Customers of the UK organisation HIDS4U have been warned of phishing emails after a database containing customer information was found online. The breach was brought to light on a PistonHeads discussion board when previous customers reported receiving suspicious emails.
The phishing email offered customers a free dash cam for their continued loyalty. To receive the free gift, recipients were asked to confirm their delivery address and pay for postage. The subject of the email is said to have contained the words ‘special delivery’ along with a fake reference number. The link within the email directed users to a website that was posing as HIDS4U’s site.

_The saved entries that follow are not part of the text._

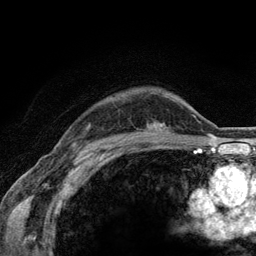
Breast MRI (dynamic contrast-enhanced), one axial slice. Slice 97 of 134 in the series (ordered by position). Cropped to one breast. Dynamic contrast-enhanced series, time point 2 of 6 at this slice position (early post-contrast). 3 T. TE 2.8 ms, TR 7.8 ms. 1.2 mm slice thickness. 256 × 256 image matrix. Female patient.
Outlined on this slice (semi-automatically segmented with operator editing):
- enhancing-tissue mask used for the functional tumour volume (all voxels passing the contrast-enhancement thresholds inside the analysis volume; usually the tumour): box from (x=158, y=124) to (x=162, y=131) px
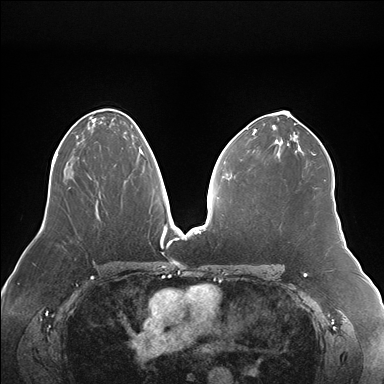
Breast MRI (dynamic contrast-enhanced), one axial slice. Slice 95 of 176 in the series (ordered by position). Dynamic contrast-enhanced series, time point 2 of 7 at this slice position (early post-contrast). 1.5 T. TE 1.5 ms, TR 4.1 ms. 384 × 384 image matrix, field of view 380 × 380 mm. Female patient.
Outlined on this slice (semi-automatically segmented with operator editing):
- enhancing-tissue mask used for the functional tumour volume (all voxels passing the contrast-enhancement thresholds inside the analysis volume; usually the tumour): bounding box (x1, y1, x2, y2) in pixels: (137, 146, 144, 161)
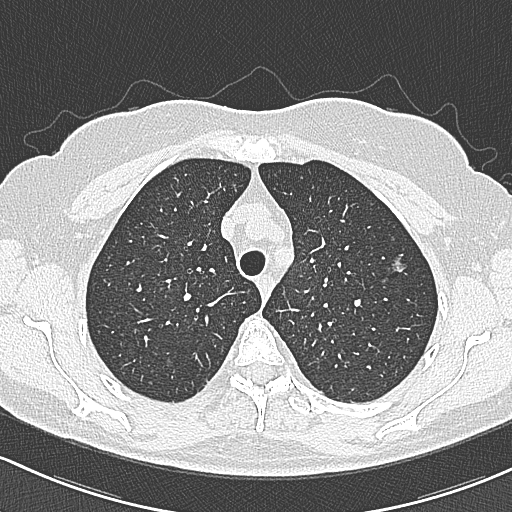
Axial slice from a low-dose chest CT screening exam. Baseline annual screen. Lung window (W 1500 / L -600 HU). 1 mm slice thickness. Female participant, aged 65 years at enrolment. Current smoker at enrolment.
Lesion marked by an expert reader, bounding box (x1, y1, x2, y2) in pixels: (379, 246, 417, 285). The screening reader recorded 3 non-calcified nodules or masses ≥4 mm on this exam (left upper lobe, left upper lobe, right upper lobe); which of them this box marks is not recorded. Lung cancer was diagnosed 390 days after this screen (after the second annual screen): bronchiolo-alveolar carcinoma, non-mucinous, left upper lobe, stage IA (AJCC 6th edition), 10 mm at pathology.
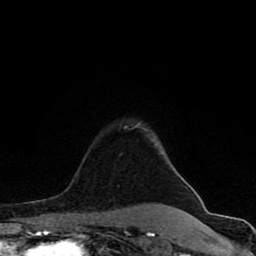
Breast MRI (dynamic contrast-enhanced), one axial slice. Slice 64 of 80 in the series (ordered by position). Cropped to one breast. Dynamic contrast-enhanced series, time point 2 of 8 at this slice position (early post-contrast). 1.5 T. TE 4.2 ms, TR 7 ms. 2 mm slice thickness. 256 × 256 image matrix, field of view 155 × 155 mm. Female patient.
Outlined on this slice (semi-automatic segmentation, software-assisted and operator-edited):
- enhancing-tissue mask used for the functional tumour volume (all voxels passing the contrast-enhancement thresholds inside the analysis volume; usually the tumour): box from (x=62, y=126) to (x=184, y=231) px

The database of breached accounts was subsequently discovered on a hacked website and included the names, addresses and contact information of more than 4,000 HIDS4U customers. It has not been revealed when the breach occurred.
An email from HIDS4U to its customers stated:
It looks like our site was breached some time ago (we’re still investigating the exact time frames) and it is this data that is being used. It looks like they have obtained email, name and address details. However please be aware that we do not and have never stored any credit/debit card details. Therefore they would not be able to take any payments from your account unless you act on the phishing emails.
The email goes on to advise those who have clicked on the suspicious link within the scam email to cancel their payment card with immediate effect.
HIDS4U also stated that it takes “website security very seriously and will once again look at any further measures we can take to ensure no further breaches are made”.
Phishing attacks are on the increase, and the success of this scam shows the importance of remaining vigilant.